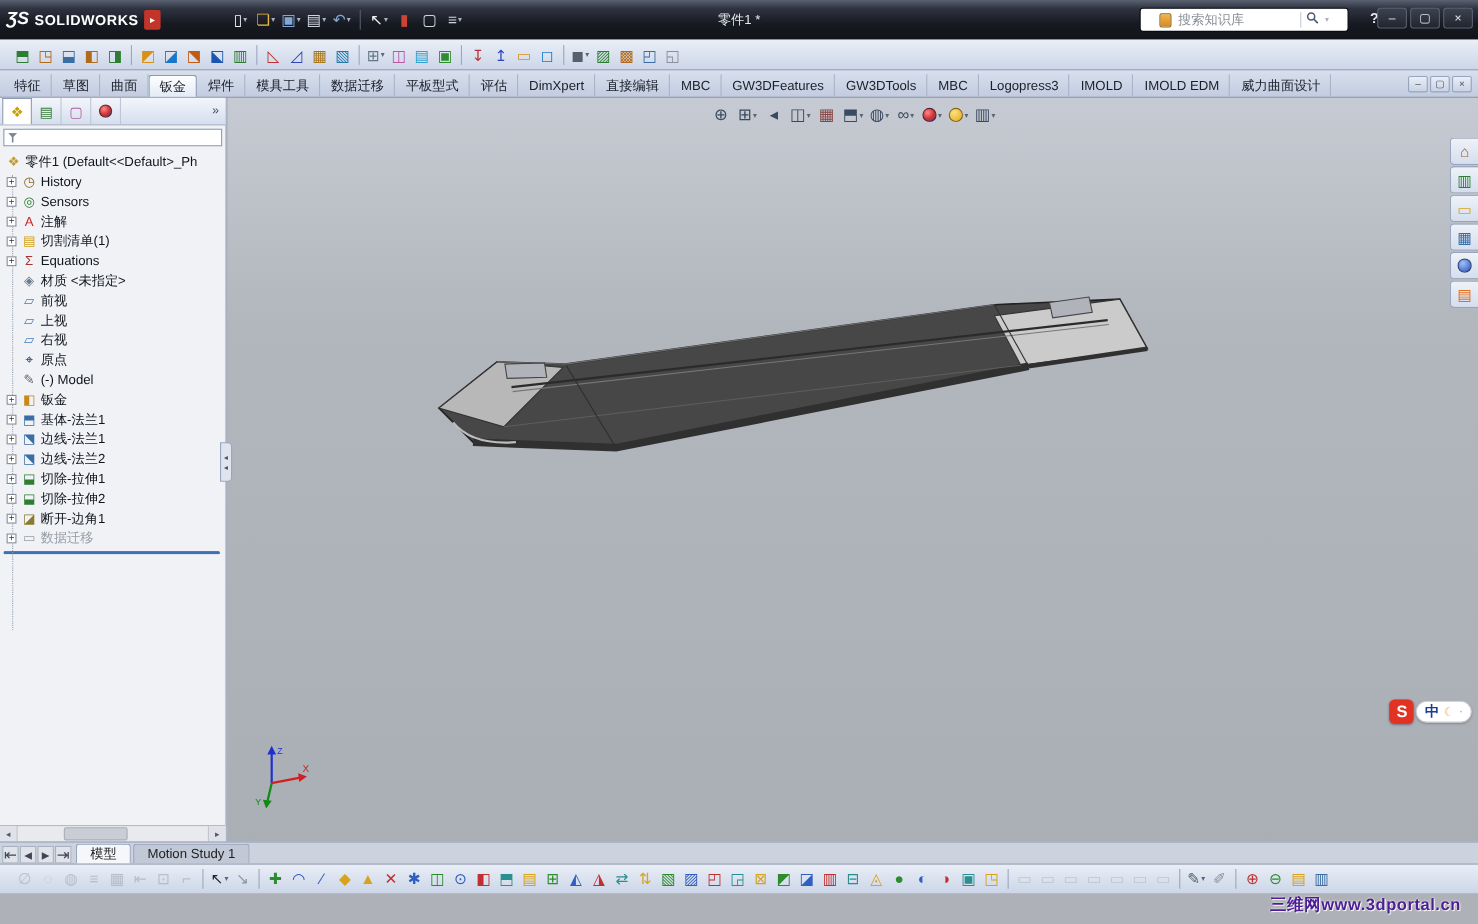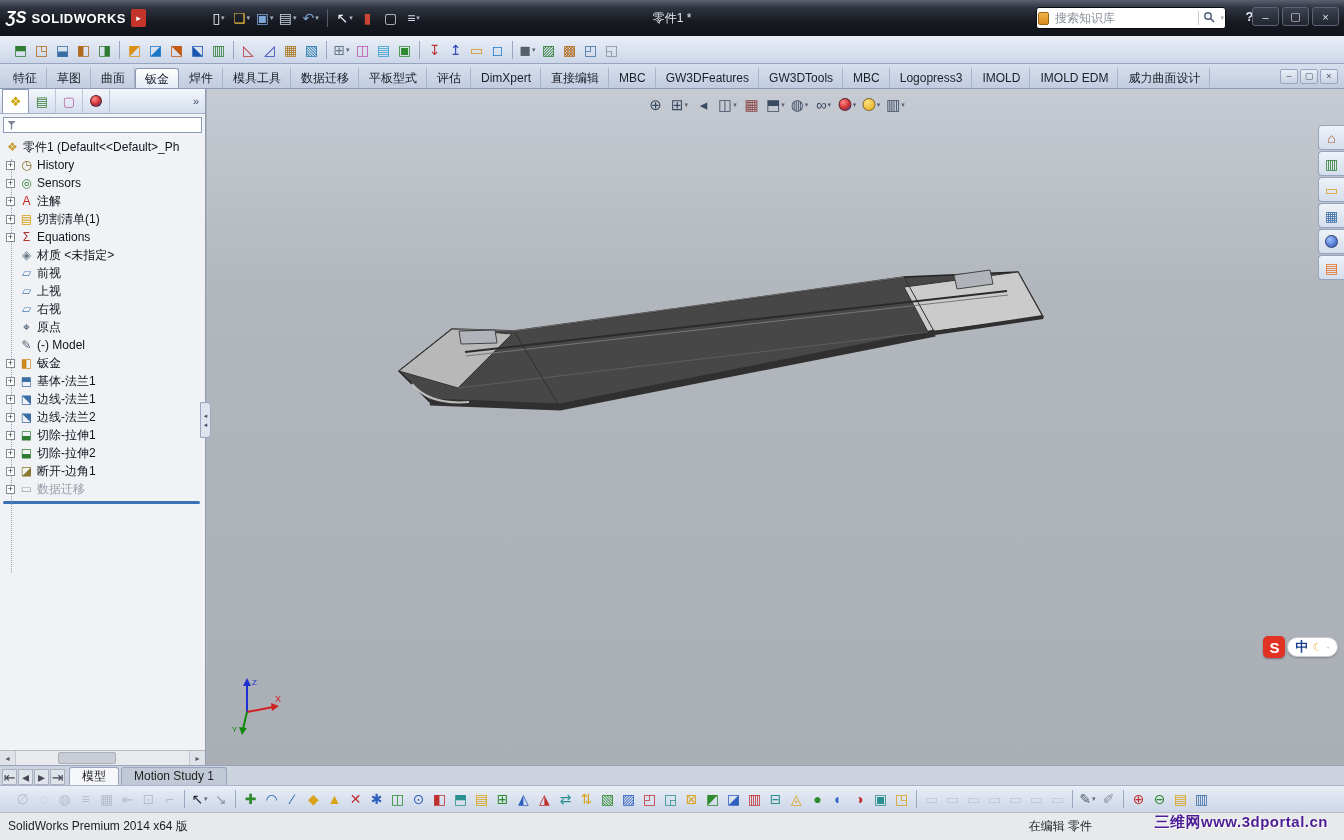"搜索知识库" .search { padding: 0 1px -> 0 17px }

---

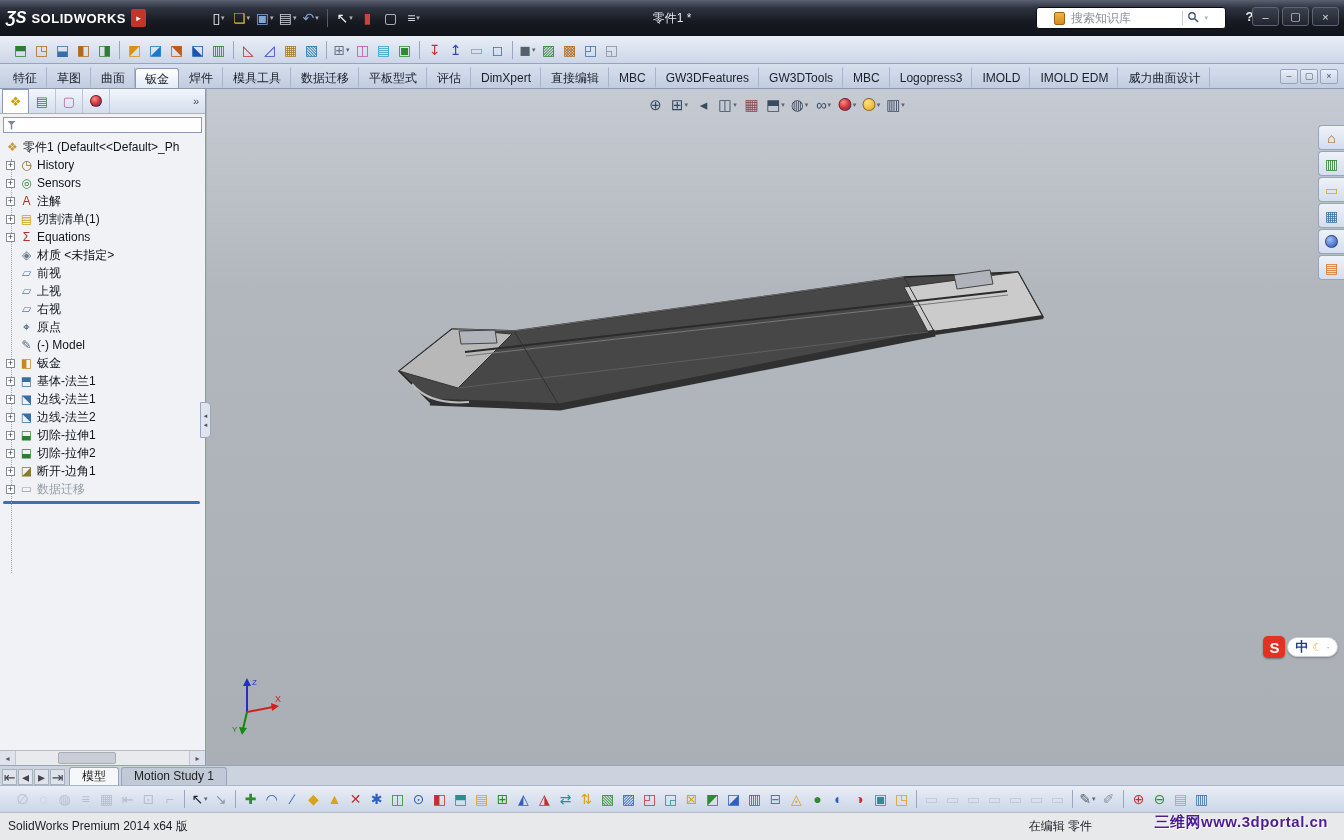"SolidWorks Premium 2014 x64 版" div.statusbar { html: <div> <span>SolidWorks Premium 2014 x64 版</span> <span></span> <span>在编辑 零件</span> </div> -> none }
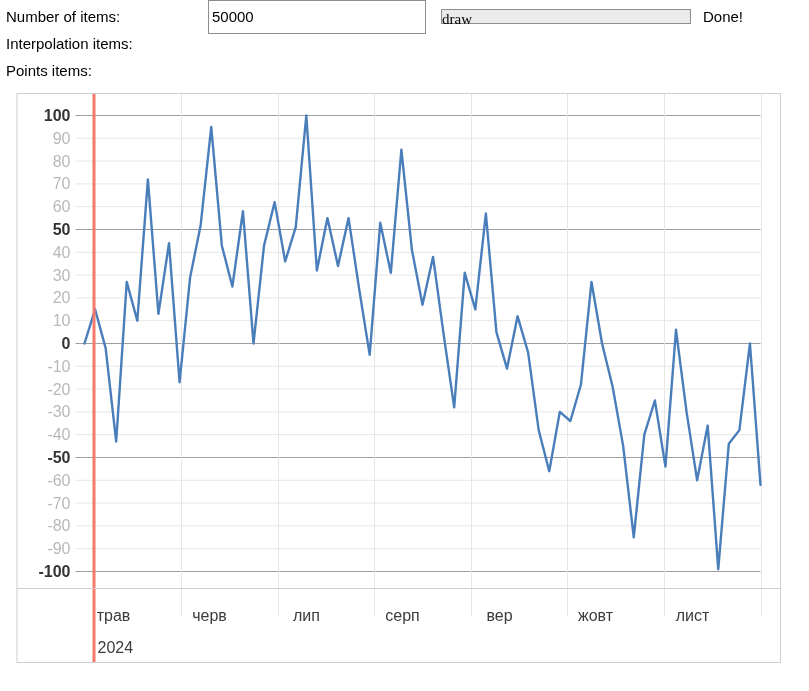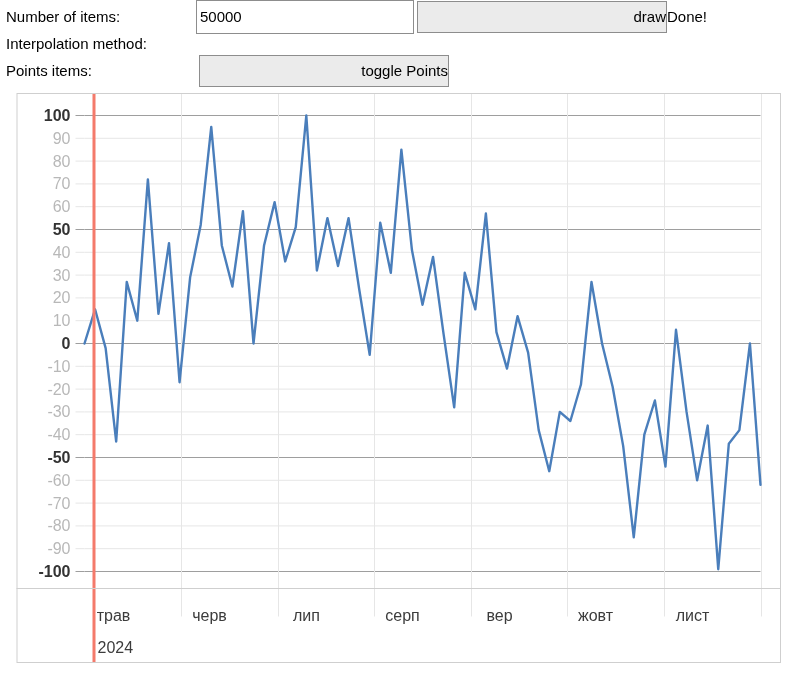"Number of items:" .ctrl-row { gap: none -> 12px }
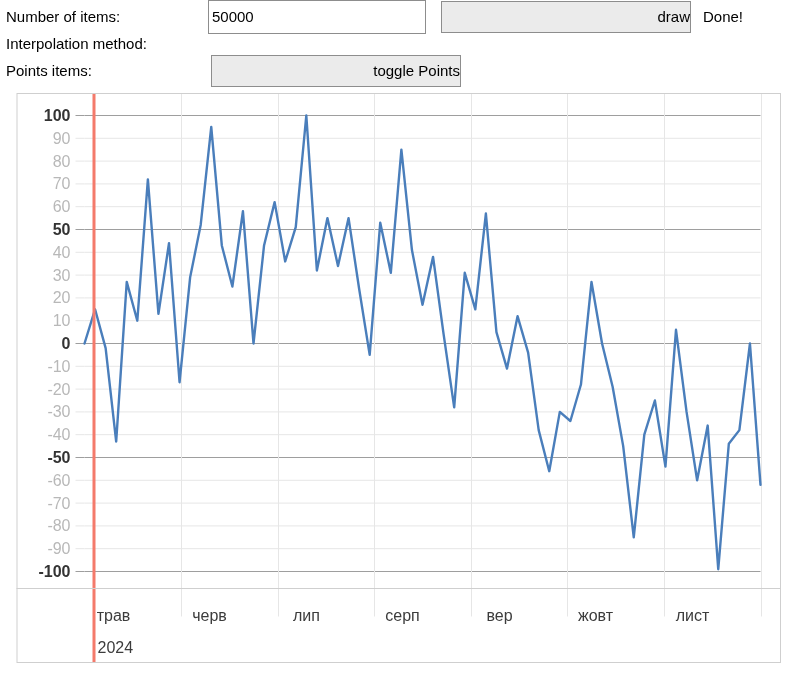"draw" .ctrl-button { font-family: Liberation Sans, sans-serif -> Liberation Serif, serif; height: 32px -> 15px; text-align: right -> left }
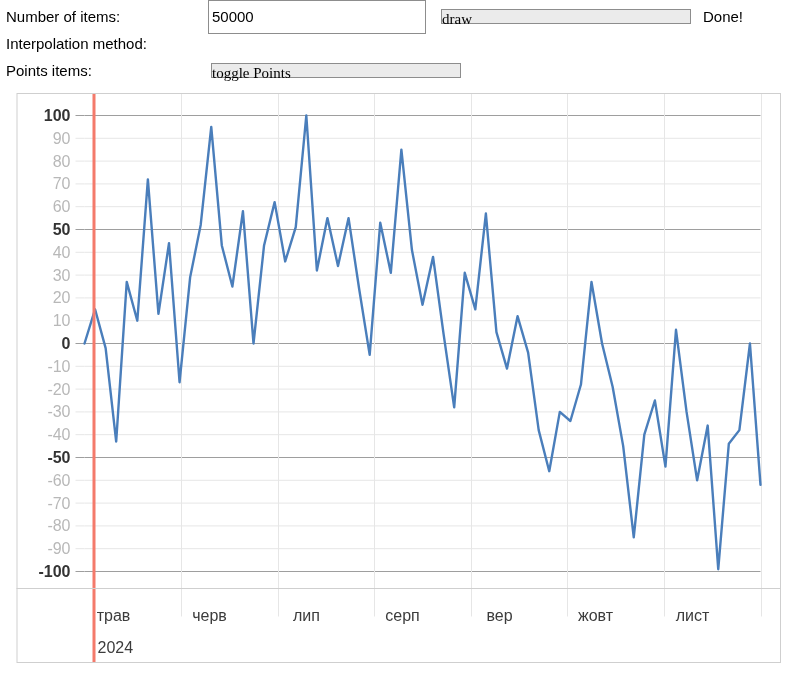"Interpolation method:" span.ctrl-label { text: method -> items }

Instructions for the task:
Among the lines above, the one with "gap: none ->" opens the part to repeat and the one with "text: method ->" closes it; repeat only that part exactly, with no pictures.

Solved exercise:
"Number of items:" .ctrl-row { gap: none -> 12px }
"draw" .ctrl-button { font-family: Liberation Sans, sans-serif -> Liberation Serif, serif; height: 32px -> 15px; text-align: right -> left }
"Interpolation method:" span.ctrl-label { text: method -> items }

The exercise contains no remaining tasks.